Raw data Start Marker

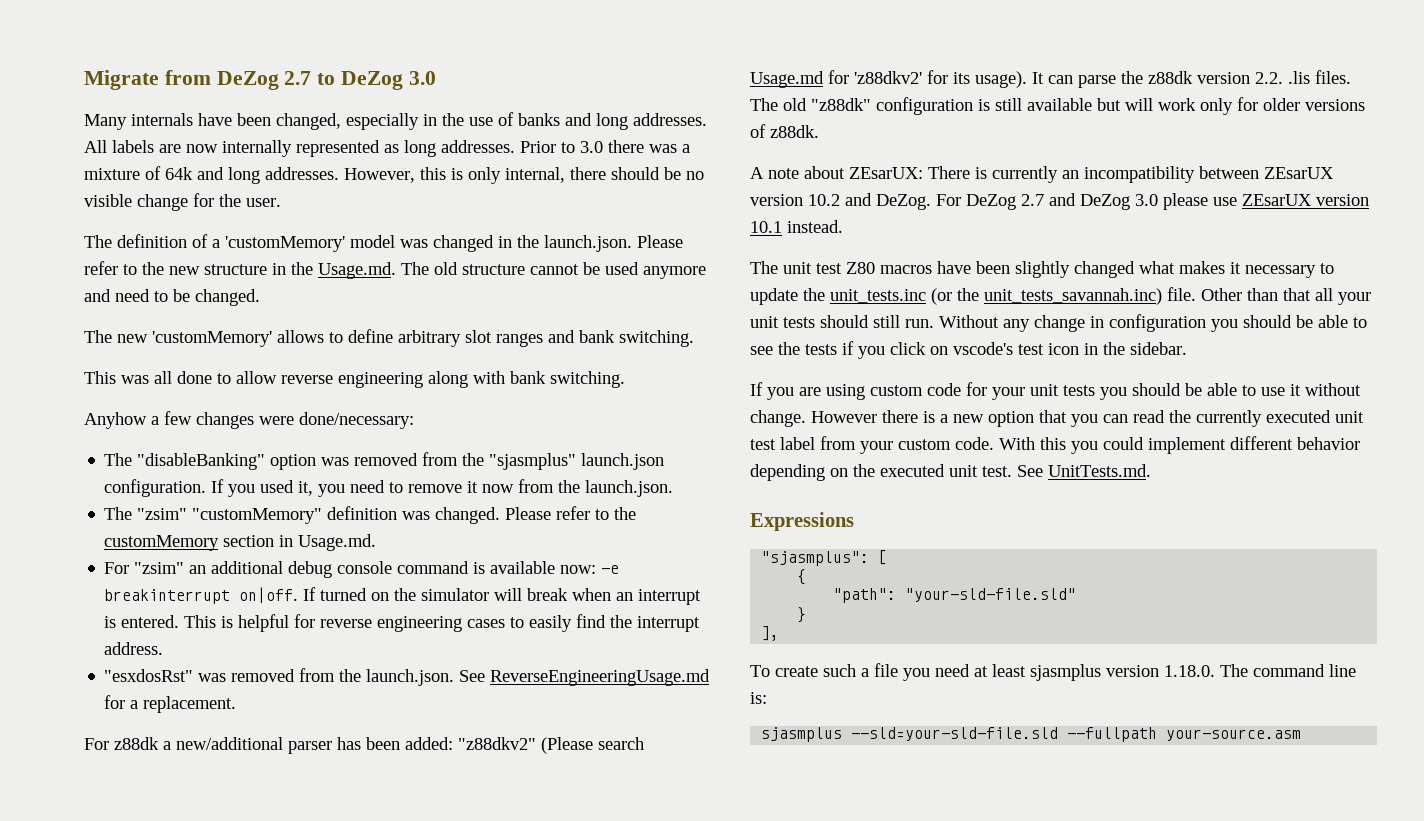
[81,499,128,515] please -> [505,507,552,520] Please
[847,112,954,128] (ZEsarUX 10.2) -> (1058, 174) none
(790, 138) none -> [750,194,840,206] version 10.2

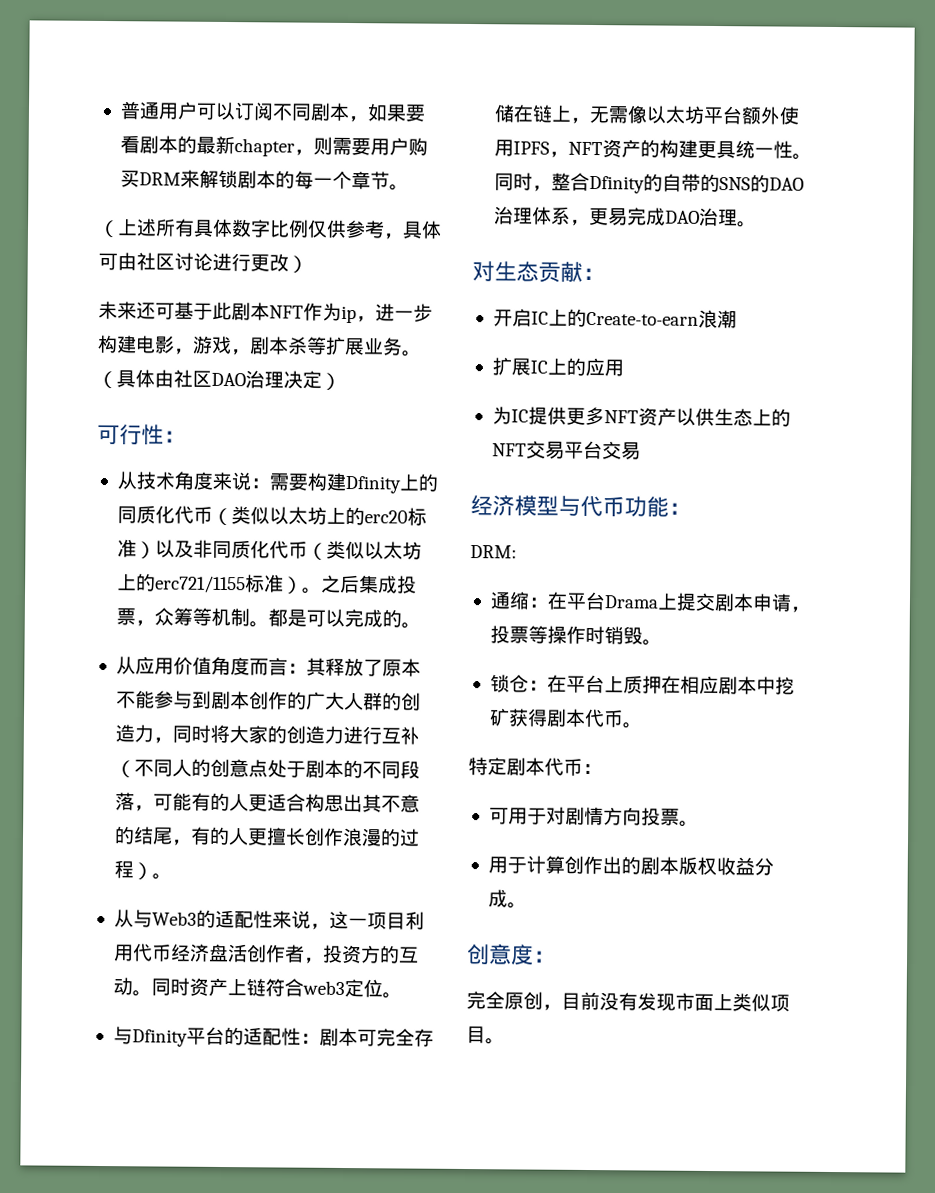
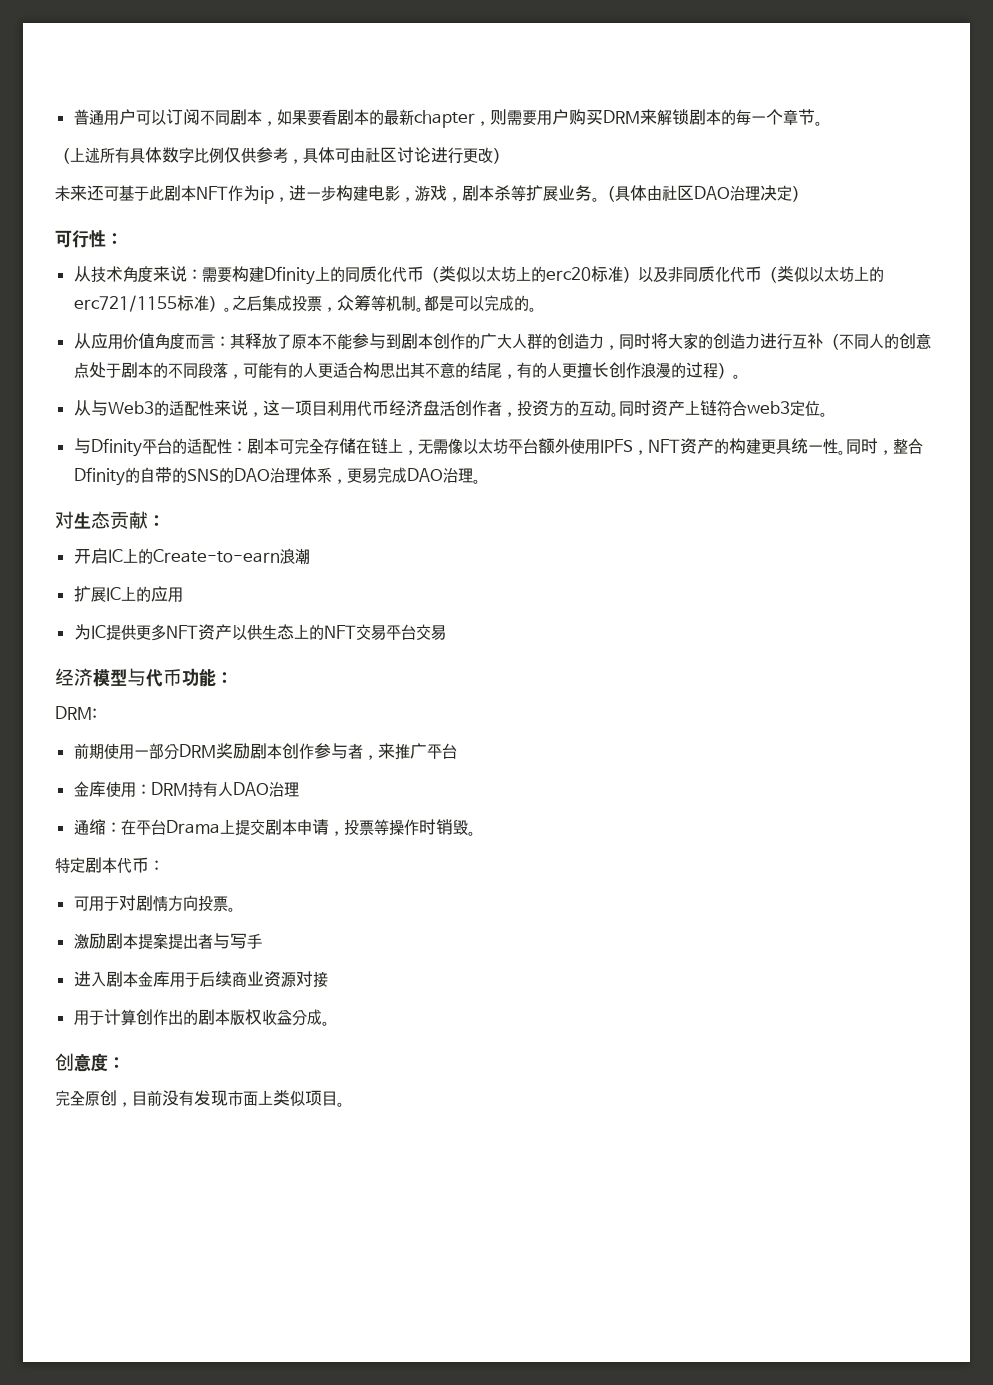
(517, 552) none -> [73,743,457,760] [73,781,299,797] // 前期使用一部分DRM奖励剧本创作参与者，来推广平台 // 金库使用：DRM持有人DAO治理
[489,674,795,695] [488,708,642,729] // 锁仓：在平台上质押在相应剧本中挖矿获得剧本代币。 -> (476, 833) none
(699, 823) none -> [73,933,262,950] [73,971,328,988] // 激励剧本提案提出者与写手 // 进入剧本金库用于后续商业资源对接

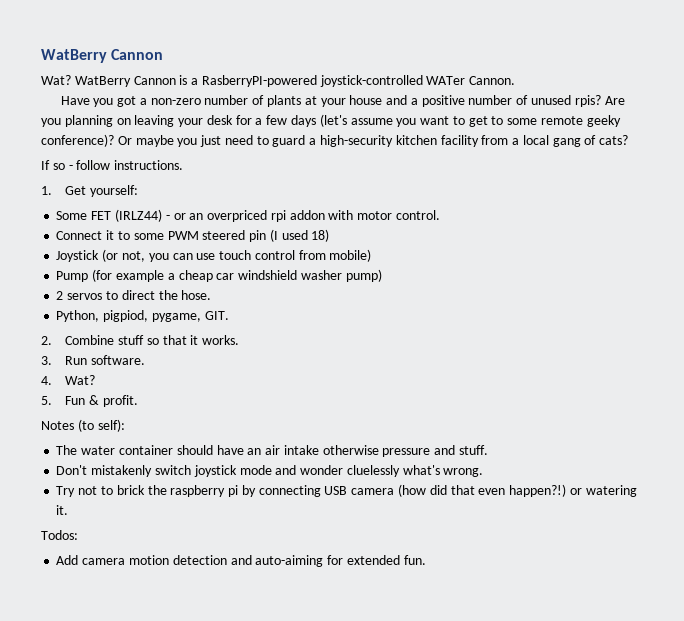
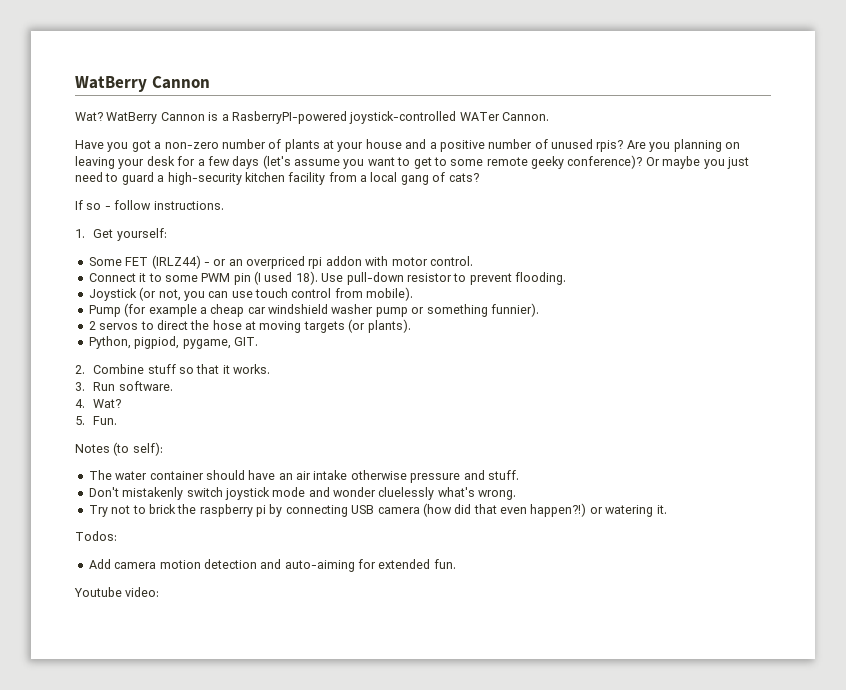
[202,230,246,240] steered -> (231, 277) none
[311,229,330,242] 18) -> [295,271,566,285] 18). Use pull-down resistor to prevent flooding.
[329,249,372,262] mobile) -> [366,287,414,301] mobile).
[345,269,382,282] pump) -> [375,303,539,317] pump or something funnier).
[181,290,212,300] hose. -> [212,319,411,333] hose at moving targets (or plants).
[65,395,138,407] Fun & profit. -> [93,416,118,425] Fun.
(426, 560) none -> [74,587,160,597] // Youtube video:

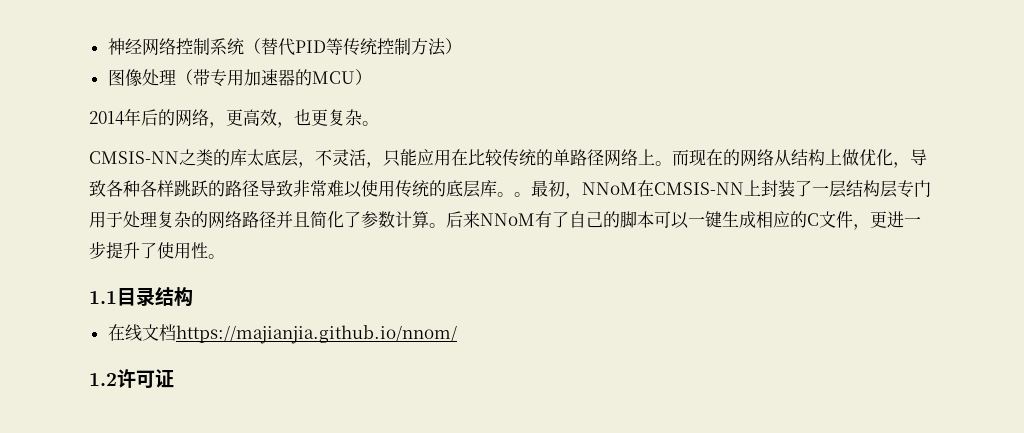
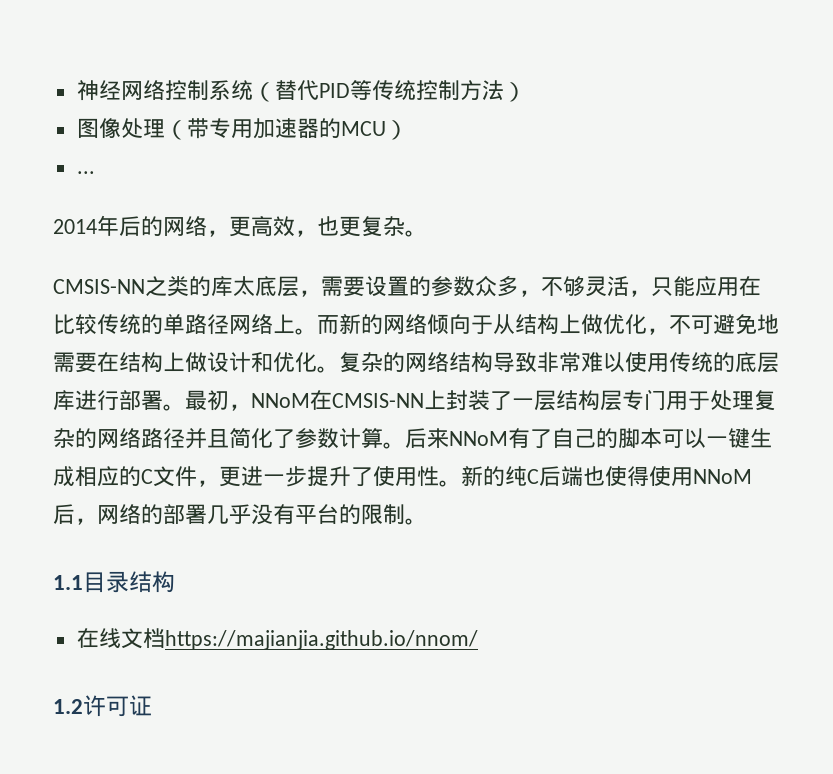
(372, 77) none -> [76,171,95,174] // ...
[315,149,332,166] 不 -> [321,276,585,297] 需要设置的参数众多，不够
[689,149,774,167] 现在的网络 -> [339,314,493,334] 新的网络倾向于
[910,149,927,166] [89,180,259,197] 导致各种各样跳跃的路径 -> [669,314,779,334] [53,352,493,373] 不可避免地需要在结构上做设计和优化。复杂的网络结构
[497,192,514,197] 。 -> [75,390,163,411] 进行部署
(225, 256) none -> [461,466,752,487] [53,504,427,525] 新的纯C后端也使得使用NNoM后，网络的部署几乎没有平台的限制。

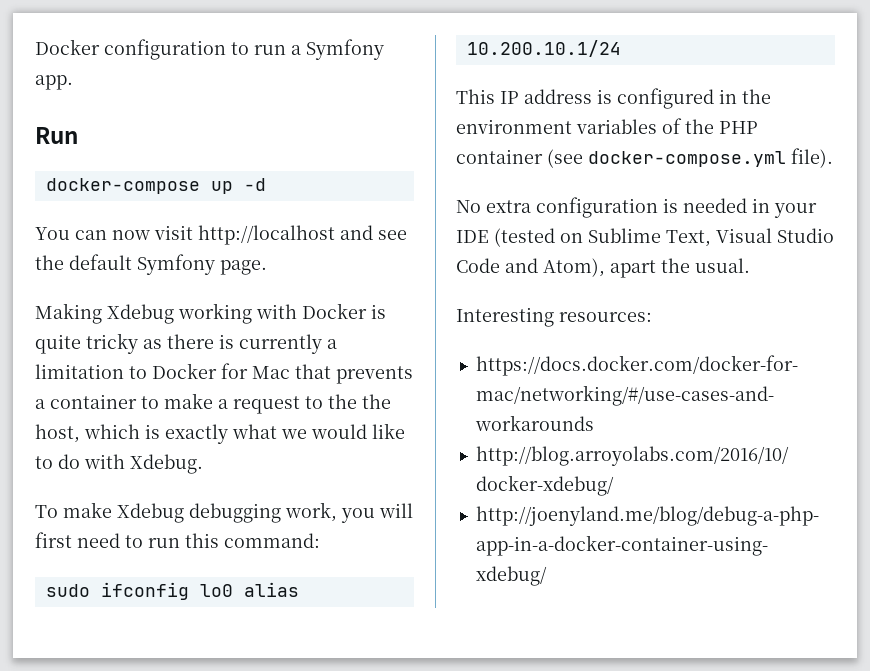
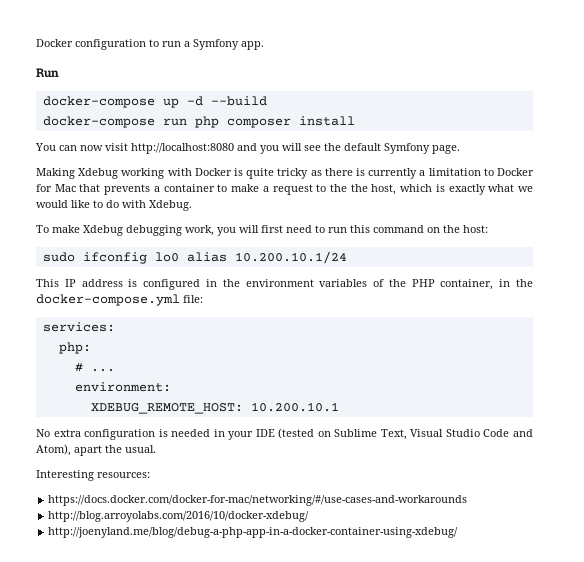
(266, 184) none -> [210,96,267,106] [42,116,355,128] --build // docker-compose run php composer install
[198,225,373,245] http://localhost and -> [131,143,302,154] http://localhost:8080 and you will
[224,533,320,548] command: -> [373,225,488,233] command on the host:
[456,148,833,168] container (see docker-compose.yml file). -> [440,279,533,290] [36,294,203,306] [42,322,115,332] [58,342,91,354] [74,363,115,372] [74,382,171,392] [90,402,339,414] container, in the docker-compose.yml file: // services: // php: // # ... // environment: // XDEBUG_REMOTE_HOST: 10.200.10.1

Raw data End Marker

Exercise requirements: Pull out all lines from the entries above that include the word "docker".

Your solution:
(266, 184) none -> [210,96,267,106] [42,116,355,128] --build // docker-compose run php composer install
[456,148,833,168] container (see docker-compose.yml file). -> [440,279,533,290] [36,294,203,306] [42,322,115,332] [58,342,91,354] [74,363,115,372] [74,382,171,392] [90,402,339,414] container, in the docker-compose.yml file: // services: // php: // # ... // environment: // XDEBUG_REMOTE_HOST: 10.200.10.1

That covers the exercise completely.